Travail demandé
[1] Reprenez le passage de l'extrait sur l'arrêt Ponce qui commence par les mots « Importants enseignements de » et se termine par « de la société. », en remplaçant « présidents » par « dirigeants ».
[2] Prolongez l'extrait sur l'arrêt Ponce à partir de l'endroit où il s'interrompt.

Extrait du document
....................

Importants enseignements de la Cour suprême concernant le devoir de loyauté et la compensation contractuelle des administrateurs et dirigeants
Intérêt de la décision et principaux enseignements
Dans une décision récente d’intérêt en droit corporatif et contractuel, Ponce c. Société d'investissements Rhéaume ltée, 2023 CSC 25, la Cour suprême du Canada se penche sur l’étendue des obligations de loyauté, de renseignement et de bonne foi pouvant parfois s’imposeraux présidents de sociétés par actions, tant en vertu du Code civil du Québec que de la Loi canadienne sur les sociétés par actions et de la common law, dans le contexte particulier d’une relation contractuelle liant les présidents aux actionnaires de la société.

....................

Données fournies
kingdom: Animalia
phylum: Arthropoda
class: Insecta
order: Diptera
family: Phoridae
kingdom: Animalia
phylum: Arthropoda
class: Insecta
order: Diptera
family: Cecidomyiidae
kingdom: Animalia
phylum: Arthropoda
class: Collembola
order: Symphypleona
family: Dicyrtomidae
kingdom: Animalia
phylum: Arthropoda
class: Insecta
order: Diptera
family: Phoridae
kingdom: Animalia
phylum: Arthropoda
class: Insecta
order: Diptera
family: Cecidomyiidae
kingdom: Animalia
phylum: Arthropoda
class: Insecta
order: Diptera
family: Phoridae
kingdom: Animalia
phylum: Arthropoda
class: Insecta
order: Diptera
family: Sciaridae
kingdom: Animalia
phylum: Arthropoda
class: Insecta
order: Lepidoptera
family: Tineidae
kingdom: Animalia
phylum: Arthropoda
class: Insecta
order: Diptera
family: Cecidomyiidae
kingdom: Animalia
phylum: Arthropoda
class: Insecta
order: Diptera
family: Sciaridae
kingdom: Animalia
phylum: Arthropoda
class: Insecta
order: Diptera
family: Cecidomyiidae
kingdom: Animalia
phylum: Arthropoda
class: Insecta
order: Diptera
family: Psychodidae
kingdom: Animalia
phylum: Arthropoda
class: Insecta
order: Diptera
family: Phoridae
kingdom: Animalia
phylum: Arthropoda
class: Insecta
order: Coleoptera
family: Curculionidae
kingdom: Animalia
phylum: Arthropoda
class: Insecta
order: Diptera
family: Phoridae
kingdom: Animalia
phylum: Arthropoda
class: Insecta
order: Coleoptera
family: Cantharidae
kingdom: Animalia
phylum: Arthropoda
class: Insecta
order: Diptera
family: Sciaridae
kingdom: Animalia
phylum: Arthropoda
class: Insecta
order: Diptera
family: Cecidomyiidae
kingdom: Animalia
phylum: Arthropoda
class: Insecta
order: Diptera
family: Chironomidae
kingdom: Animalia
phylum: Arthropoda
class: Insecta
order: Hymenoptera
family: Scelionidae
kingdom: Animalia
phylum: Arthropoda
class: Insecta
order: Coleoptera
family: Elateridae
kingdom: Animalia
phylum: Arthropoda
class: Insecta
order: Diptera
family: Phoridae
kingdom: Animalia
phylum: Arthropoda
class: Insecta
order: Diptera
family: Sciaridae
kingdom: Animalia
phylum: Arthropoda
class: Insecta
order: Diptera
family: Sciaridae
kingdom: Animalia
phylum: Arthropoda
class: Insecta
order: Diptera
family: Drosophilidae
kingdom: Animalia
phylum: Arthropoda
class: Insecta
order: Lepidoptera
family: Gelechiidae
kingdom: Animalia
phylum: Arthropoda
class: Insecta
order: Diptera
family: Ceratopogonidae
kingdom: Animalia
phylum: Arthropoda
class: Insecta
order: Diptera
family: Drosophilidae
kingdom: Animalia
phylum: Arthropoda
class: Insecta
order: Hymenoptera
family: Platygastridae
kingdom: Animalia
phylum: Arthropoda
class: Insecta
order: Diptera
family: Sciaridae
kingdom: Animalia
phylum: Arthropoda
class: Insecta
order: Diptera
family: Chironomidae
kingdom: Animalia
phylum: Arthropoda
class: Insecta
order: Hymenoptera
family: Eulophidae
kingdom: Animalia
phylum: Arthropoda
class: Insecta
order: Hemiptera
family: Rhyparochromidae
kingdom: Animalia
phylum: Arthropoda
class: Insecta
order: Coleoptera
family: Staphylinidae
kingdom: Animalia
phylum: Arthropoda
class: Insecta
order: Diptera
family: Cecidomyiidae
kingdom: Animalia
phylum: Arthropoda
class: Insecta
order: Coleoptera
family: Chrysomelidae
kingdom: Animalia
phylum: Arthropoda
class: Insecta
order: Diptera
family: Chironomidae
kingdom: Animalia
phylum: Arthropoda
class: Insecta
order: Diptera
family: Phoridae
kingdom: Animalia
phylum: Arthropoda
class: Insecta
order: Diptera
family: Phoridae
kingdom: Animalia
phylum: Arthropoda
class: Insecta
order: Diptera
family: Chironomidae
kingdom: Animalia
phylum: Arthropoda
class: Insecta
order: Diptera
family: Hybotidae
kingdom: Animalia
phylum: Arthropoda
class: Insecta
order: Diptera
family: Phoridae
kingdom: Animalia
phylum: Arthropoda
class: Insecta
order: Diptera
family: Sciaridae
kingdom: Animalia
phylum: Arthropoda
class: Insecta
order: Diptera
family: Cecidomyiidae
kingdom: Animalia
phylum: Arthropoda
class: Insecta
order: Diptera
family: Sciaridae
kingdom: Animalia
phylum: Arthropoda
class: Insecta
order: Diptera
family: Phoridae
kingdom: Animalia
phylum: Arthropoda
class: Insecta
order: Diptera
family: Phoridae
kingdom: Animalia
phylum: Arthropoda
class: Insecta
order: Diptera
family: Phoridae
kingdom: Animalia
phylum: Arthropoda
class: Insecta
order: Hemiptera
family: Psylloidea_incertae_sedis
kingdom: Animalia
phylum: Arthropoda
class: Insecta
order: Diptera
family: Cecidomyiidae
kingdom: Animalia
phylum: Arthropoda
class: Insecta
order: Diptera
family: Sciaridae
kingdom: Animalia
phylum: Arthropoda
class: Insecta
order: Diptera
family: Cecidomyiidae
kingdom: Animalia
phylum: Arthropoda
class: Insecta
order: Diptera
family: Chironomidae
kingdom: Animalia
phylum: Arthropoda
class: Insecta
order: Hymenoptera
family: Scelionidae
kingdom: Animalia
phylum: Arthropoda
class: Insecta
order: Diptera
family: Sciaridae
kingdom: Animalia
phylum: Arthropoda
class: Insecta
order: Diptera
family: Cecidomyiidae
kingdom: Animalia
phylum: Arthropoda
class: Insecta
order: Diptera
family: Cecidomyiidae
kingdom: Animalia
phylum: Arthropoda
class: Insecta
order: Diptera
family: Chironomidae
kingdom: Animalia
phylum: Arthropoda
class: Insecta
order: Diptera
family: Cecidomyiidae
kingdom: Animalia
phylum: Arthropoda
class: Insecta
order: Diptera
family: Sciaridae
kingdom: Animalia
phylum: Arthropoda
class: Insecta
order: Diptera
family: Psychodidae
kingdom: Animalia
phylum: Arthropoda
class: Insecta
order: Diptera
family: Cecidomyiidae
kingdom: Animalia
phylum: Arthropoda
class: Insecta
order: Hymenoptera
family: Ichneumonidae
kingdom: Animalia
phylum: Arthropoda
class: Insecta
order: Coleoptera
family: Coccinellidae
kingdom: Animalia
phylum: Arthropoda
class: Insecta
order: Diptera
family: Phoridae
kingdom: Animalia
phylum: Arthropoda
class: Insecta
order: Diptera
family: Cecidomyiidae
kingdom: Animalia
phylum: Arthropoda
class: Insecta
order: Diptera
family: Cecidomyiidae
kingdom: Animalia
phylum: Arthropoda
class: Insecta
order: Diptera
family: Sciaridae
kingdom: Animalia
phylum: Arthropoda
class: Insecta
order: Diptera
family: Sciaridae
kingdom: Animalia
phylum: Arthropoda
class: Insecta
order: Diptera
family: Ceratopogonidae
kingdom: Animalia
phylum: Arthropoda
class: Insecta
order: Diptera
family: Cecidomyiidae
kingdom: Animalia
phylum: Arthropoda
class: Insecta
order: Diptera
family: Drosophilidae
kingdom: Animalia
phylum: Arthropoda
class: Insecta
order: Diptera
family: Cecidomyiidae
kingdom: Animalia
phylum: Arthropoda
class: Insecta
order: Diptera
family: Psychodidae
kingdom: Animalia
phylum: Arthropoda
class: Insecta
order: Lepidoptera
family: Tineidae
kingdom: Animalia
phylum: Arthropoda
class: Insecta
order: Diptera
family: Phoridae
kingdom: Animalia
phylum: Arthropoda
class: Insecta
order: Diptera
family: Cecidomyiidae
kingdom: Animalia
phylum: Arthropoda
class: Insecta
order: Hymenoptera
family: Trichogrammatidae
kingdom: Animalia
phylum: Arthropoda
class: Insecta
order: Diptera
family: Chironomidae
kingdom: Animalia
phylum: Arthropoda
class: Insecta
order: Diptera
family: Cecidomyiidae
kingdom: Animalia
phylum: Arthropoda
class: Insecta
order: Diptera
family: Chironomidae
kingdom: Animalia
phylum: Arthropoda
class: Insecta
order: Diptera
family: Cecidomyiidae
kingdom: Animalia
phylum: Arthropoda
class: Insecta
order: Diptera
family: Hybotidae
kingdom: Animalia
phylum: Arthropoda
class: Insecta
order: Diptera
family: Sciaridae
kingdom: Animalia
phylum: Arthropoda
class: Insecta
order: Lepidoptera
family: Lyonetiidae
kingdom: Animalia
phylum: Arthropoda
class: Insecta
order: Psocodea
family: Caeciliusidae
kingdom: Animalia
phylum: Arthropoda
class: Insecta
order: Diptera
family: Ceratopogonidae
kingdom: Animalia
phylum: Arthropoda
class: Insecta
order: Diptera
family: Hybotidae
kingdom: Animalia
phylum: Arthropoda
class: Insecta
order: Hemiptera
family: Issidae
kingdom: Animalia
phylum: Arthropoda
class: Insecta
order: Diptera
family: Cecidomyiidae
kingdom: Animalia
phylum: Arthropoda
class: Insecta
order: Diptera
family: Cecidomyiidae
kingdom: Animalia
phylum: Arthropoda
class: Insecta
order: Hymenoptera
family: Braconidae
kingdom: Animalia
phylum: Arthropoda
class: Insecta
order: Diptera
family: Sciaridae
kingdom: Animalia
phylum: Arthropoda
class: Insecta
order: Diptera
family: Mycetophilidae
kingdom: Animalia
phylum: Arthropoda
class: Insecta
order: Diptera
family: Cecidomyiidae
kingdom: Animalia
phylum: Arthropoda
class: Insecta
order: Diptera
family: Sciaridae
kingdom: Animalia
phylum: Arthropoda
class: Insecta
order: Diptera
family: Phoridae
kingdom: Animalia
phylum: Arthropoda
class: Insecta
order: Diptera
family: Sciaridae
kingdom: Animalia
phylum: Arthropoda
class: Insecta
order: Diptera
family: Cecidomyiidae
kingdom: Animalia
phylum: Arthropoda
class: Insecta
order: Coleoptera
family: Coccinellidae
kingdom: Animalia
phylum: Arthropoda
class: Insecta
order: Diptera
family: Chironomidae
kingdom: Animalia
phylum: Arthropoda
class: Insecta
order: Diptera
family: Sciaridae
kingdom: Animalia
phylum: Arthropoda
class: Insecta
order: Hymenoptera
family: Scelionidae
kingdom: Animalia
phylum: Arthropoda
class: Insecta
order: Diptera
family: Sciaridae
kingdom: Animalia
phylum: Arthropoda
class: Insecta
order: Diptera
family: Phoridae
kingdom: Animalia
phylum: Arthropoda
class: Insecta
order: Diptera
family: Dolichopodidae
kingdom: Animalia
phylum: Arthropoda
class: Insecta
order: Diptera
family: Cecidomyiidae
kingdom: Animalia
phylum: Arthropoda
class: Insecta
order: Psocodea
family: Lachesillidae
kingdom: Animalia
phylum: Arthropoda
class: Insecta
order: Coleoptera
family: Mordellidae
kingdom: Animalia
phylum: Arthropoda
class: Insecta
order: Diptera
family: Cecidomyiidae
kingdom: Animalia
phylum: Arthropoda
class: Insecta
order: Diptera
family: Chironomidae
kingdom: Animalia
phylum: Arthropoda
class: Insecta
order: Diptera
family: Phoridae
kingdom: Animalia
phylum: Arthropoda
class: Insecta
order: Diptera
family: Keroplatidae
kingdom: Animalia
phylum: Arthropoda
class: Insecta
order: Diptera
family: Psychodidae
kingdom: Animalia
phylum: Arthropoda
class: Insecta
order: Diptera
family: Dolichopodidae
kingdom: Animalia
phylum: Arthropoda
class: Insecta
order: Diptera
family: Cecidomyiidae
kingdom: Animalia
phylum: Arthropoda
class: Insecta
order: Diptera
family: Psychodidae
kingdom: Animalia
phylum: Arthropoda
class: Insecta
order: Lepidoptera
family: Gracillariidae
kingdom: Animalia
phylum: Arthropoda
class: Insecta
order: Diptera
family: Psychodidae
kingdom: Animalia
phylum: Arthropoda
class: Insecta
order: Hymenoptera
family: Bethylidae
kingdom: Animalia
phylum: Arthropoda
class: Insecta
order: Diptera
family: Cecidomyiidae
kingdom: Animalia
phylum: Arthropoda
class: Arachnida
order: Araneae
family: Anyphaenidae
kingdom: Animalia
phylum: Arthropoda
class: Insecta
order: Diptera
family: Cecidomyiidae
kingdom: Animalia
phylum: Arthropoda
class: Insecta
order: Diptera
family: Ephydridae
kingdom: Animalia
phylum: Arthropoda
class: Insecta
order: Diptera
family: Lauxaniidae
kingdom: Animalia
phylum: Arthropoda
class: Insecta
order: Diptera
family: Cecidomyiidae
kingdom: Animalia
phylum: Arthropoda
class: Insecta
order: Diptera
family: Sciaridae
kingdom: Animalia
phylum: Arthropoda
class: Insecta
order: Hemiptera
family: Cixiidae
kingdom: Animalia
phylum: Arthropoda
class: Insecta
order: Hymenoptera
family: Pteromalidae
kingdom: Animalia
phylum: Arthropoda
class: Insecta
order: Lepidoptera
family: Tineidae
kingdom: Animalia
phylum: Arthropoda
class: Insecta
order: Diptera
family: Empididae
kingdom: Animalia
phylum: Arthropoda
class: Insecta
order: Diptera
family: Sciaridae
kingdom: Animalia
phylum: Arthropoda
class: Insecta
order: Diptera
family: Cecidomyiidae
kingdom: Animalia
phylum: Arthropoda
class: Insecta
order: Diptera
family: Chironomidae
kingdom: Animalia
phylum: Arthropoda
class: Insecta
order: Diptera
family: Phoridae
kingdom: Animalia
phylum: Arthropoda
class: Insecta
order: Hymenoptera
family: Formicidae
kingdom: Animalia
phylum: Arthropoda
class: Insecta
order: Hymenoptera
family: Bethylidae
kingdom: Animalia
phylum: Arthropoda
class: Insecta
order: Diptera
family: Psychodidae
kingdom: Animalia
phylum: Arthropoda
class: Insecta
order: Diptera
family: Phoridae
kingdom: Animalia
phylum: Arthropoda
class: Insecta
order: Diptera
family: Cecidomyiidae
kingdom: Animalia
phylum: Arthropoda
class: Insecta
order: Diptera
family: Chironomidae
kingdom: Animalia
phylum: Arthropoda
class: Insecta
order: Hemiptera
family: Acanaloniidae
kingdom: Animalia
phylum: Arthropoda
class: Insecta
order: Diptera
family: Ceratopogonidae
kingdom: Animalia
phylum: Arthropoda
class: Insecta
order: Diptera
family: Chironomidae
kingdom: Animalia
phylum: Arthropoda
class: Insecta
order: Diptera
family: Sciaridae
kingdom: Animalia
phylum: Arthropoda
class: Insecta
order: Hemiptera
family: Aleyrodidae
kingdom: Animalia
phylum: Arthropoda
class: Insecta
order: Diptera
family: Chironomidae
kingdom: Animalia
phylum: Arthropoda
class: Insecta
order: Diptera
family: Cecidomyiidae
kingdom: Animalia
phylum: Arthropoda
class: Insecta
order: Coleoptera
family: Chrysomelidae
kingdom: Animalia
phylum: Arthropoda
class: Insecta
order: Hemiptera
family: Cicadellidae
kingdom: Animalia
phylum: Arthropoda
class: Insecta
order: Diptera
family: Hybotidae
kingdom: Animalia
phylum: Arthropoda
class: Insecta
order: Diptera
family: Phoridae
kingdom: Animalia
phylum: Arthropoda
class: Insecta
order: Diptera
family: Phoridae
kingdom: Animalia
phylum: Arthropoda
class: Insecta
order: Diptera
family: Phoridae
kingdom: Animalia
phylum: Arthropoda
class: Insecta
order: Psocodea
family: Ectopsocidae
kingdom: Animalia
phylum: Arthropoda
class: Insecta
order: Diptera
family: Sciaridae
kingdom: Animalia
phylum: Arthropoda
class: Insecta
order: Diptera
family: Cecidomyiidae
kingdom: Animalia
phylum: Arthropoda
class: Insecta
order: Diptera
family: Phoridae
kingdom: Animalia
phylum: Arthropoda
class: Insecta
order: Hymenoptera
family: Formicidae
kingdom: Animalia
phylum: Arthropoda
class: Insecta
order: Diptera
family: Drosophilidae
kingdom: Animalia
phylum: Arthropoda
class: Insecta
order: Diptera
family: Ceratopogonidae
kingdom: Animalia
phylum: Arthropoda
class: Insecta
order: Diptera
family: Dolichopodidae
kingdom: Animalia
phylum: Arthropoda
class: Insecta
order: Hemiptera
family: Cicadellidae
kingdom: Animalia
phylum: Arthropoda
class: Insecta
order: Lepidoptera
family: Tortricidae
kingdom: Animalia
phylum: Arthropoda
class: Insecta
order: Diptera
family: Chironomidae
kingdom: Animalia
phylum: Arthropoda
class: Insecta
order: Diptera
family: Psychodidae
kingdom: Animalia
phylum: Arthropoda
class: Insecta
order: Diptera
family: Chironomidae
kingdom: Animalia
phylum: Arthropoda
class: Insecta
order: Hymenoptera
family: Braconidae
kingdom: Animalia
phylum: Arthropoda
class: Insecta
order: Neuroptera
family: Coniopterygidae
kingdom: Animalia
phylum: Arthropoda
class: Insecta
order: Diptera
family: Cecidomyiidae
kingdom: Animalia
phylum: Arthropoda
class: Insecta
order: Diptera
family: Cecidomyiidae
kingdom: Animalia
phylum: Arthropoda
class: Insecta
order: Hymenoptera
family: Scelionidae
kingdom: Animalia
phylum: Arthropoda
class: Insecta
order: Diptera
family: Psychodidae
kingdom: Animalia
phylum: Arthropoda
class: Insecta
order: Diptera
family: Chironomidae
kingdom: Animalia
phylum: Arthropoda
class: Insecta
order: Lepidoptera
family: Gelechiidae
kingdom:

....................

Liste des réponses
[1]
Importants enseignements de la Cour suprême concernant le devoir de loyauté et la compensation contractuelle des administrateurs et dirigeants
Intérêt de la décision et principaux enseignements
Dans une décision récente d’intérêt en droit corporatif et contractuel, Ponce c. Société d'investissements Rhéaume ltée, 2023 CSC 25, la Cour suprême du Canada se penche sur l’étendue des obligations de loyauté, de renseignement et de bonne foi pouvant parfois s’imposeraux dirigeants de sociétés par actions, tant en vertu du Code civil du Québec que de la Loi canadienne sur les sociétés par actions et de la common law, dans le contexte particulier d’une relation contractuelle liant les dirigeants aux actionnaires de la société.

[2]
La Cour souligne d’abord l’existence d’une distinction fondamentale entre :
- l’obligation de loyauté fiduciaire ou « maximaliste » des présidents, laquelle est propre à la relation entre ces derniers et la société (comme entité juridique distincte de ses actionnaires) et impose généralement aux présidents de subordonner leurs décisions aux intérêts de la société; et
- l’obligation de loyauté « contractuelle », qui en droit civil québécois – notamment par le truchement du Code civil du Québec – peut implicitement imposer aux présidents de « prendre en considération » les intérêts de leurs cocontractants directs, incluant le cas échant les actionnaires de la société, et ce, même en l’absence de quelque obligation contractuelle explicite en ce sens.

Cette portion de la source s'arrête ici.